State report shows Paterson school district making progress towards full local control | Paterson Times Paterson Times

State report shows Paterson school district making progress towards full local control

By Jayed Rahman
Published: January 10, 2020

new-jersey-department-of-education

The school board is making progress in securing full local control of the district, according to a state report presented to the New Jersey Board of Education this week.

Report looked at 28 indicators to measure progress in implementation of the district’s transition plan to regain local control. Each area was assigned a score from 1-4. A score of four indicates full implementation. Three, substantially met; two, partially implemented; and one means not applicable at this time. The district scored four on 13 indicators, three on 10, and two on 4. One indicator could not be rated in the first of the three evaluation reports that determine whether the school board regains full local control in late 2020.

“All the reviews were good,” said school board member Corey Teague. He attended the State Board of Education meeting on Wednesday. He said education commissioner Lamont Repollet and state board members had praise for the district.

The district mostly received high marks in fundamental considerations, governance, instruction and program, and personnel; however, it received very low marks on fiscal management.

A key issue for the low scores in fiscal had to do with the board of education’s budget vote last year. Initially, school board members voted down the budget which had a 14-percent property tax increase. However, after being advised by one of the three state monitors of the negative impact it will have on regaining local control the board approved the budget.

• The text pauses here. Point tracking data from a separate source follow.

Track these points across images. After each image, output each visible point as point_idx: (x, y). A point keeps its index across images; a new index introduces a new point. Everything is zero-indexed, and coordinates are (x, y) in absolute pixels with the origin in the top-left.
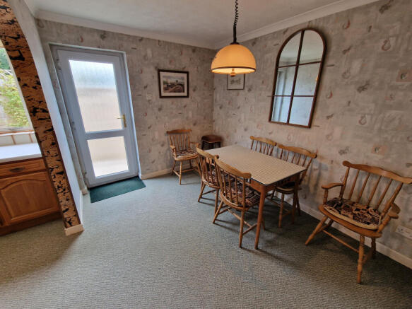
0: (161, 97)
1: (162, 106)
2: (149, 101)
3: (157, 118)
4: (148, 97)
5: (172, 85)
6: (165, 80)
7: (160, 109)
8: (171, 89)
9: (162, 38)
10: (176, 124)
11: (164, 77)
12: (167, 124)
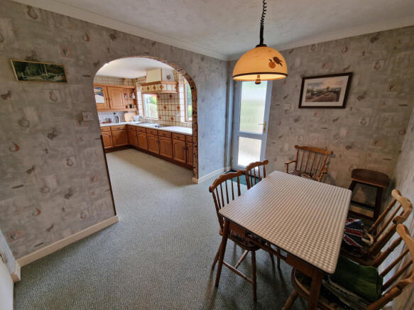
0: (300, 107)
1: (299, 117)
2: (286, 110)
3: (291, 128)
4: (286, 107)
5: (320, 92)
6: (310, 87)
7: (296, 120)
8: (316, 98)
9: (316, 41)
10: (315, 140)
11: (309, 84)
12: (302, 138)
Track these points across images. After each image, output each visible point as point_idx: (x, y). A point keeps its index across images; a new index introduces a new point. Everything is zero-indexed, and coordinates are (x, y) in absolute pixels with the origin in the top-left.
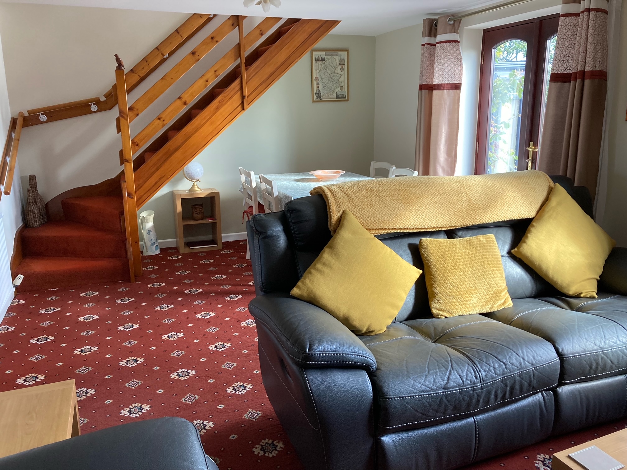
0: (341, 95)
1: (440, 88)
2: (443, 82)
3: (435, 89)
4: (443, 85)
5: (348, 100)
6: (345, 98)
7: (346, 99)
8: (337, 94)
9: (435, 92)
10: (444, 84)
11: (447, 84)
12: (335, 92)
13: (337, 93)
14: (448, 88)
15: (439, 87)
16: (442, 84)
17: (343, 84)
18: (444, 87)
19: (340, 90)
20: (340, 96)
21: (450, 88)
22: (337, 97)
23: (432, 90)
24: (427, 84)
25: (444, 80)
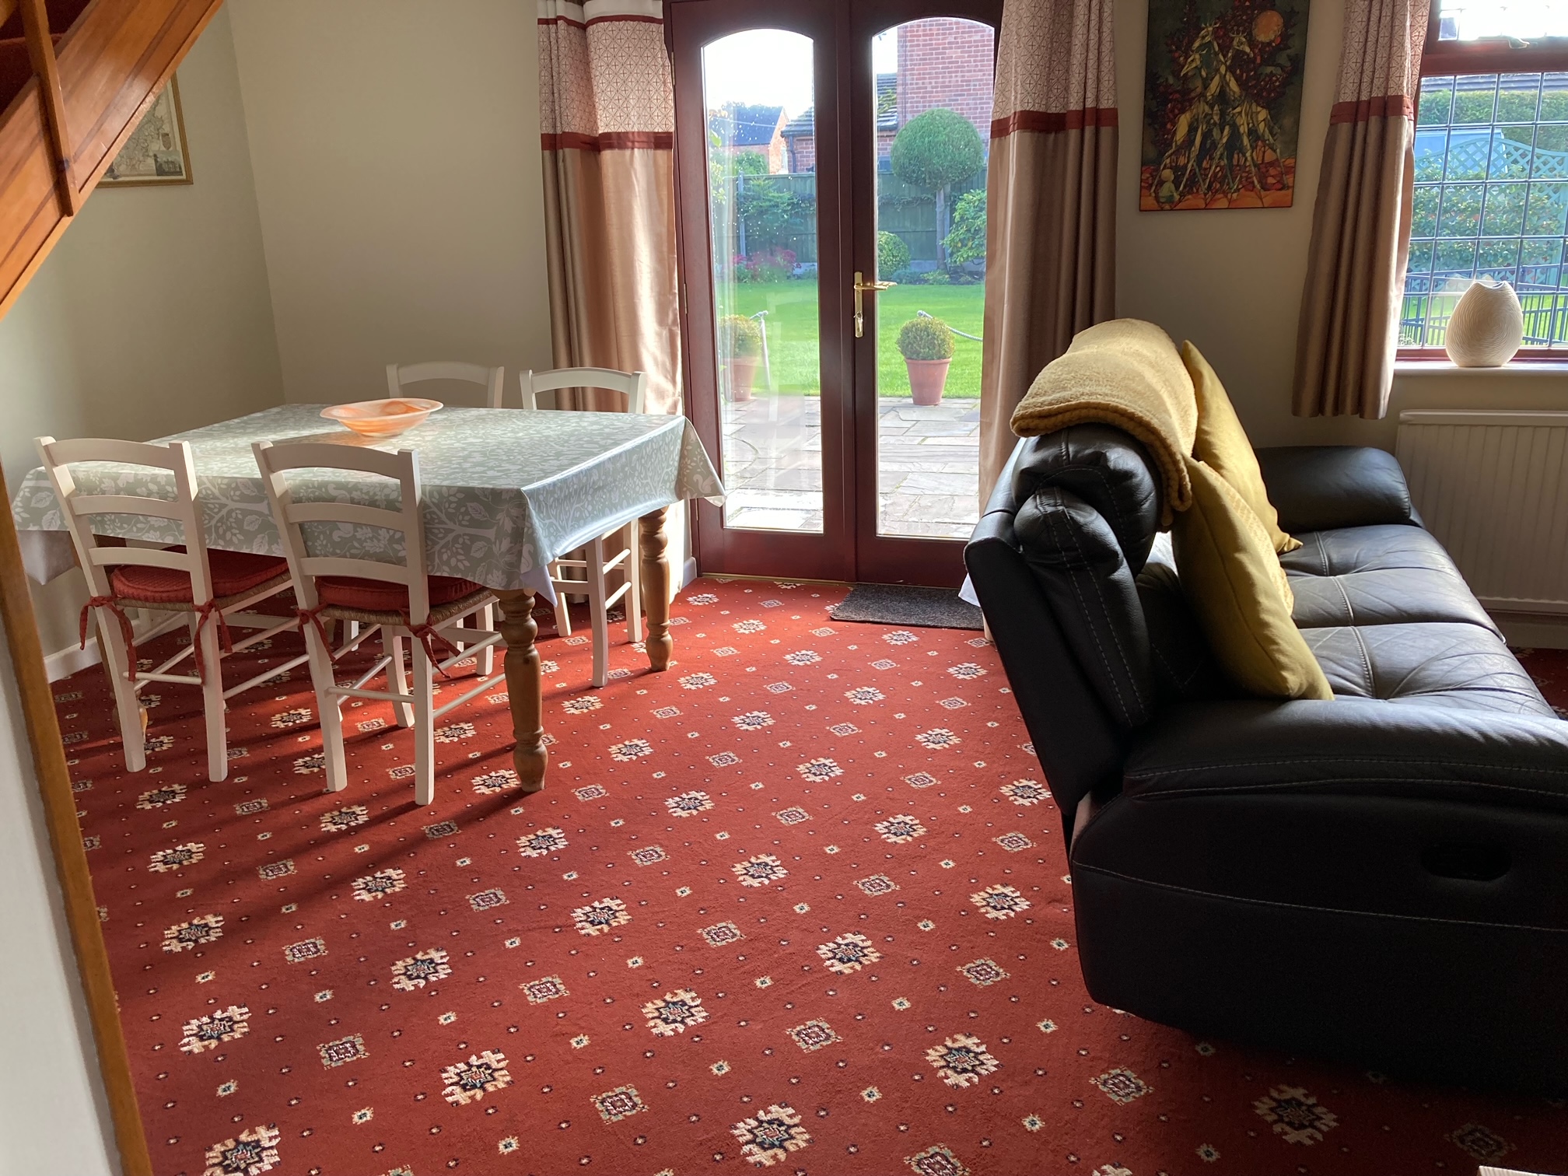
0: (167, 162)
1: (625, 144)
2: (629, 129)
3: (611, 146)
4: (631, 136)
5: (188, 181)
6: (180, 173)
7: (184, 177)
8: (156, 161)
9: (607, 155)
10: (633, 133)
11: (639, 132)
12: (151, 154)
13: (155, 156)
14: (642, 145)
15: (616, 141)
16: (627, 133)
17: (166, 129)
18: (633, 142)
19: (163, 148)
20: (165, 168)
21: (645, 145)
22: (160, 171)
23: (599, 151)
24: (575, 131)
25: (631, 122)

“The failure to pass a balanced budget would have ‘indicated clearly that the District has not developed the capacity necessary to fulfill its responsibility to the children and families of Paterson’ and would have ‘fundamentally changed the progression of the transition and required the immediate reestablishment of State intervention,’” states an overview of the report produced by the three state monitors or so-called “highly skilled professionals” — Theodore “TJ” Best, Stephen Cowan, and Alexis Colander – who began their work in the district in May 2019.

School board member Vincent Arrington, who also attended the state board meeting, said the Board of Education needs to play a more active role in fiscal management.

“I think it’s going to be a combination of things we have to do to improve our finance rating in the scorecard,” said Arrington. He said the board will need to look at vendor agreements and review its health care costs. The board has to be more “active” in the development of the budget, he said.

During the budgeting process, the board spends too much time on operational issues and too little on instruction and program, according to the report.

Superintendent Eileen Shafer’s administration has to present fiscal forecasts three times a year to the board. Her administration did so just twice in the 2018-19 school year. “The frequency of these reports needs to be increased to meet the metric’s requirement,” says the evaluation report.

School officials said the three highly skilled professionals are working with the district to improve the areas with low marks.

There are two more evaluation reports remaining. One in March and the third, final report, in September. The reports will determine whether the district regains full local control in November.

“Half way through the Transition process both the District Leadership and BOE have demonstrated their willingness to improve in every area for the purpose of increasing student outcomes and operational effectiveness,” concludes the report. “Moving forward throughout the Transition, the HSPs will continue to work with the District and BOE to ensure all gains are maintained through establishing policies and systems that outlive practices and personnel.”

The district was taken over by the state in 1991. It began to regain pieces of local control in 2014. In 2018, the state board approved measures to return control to the local school board following a two-year transition process.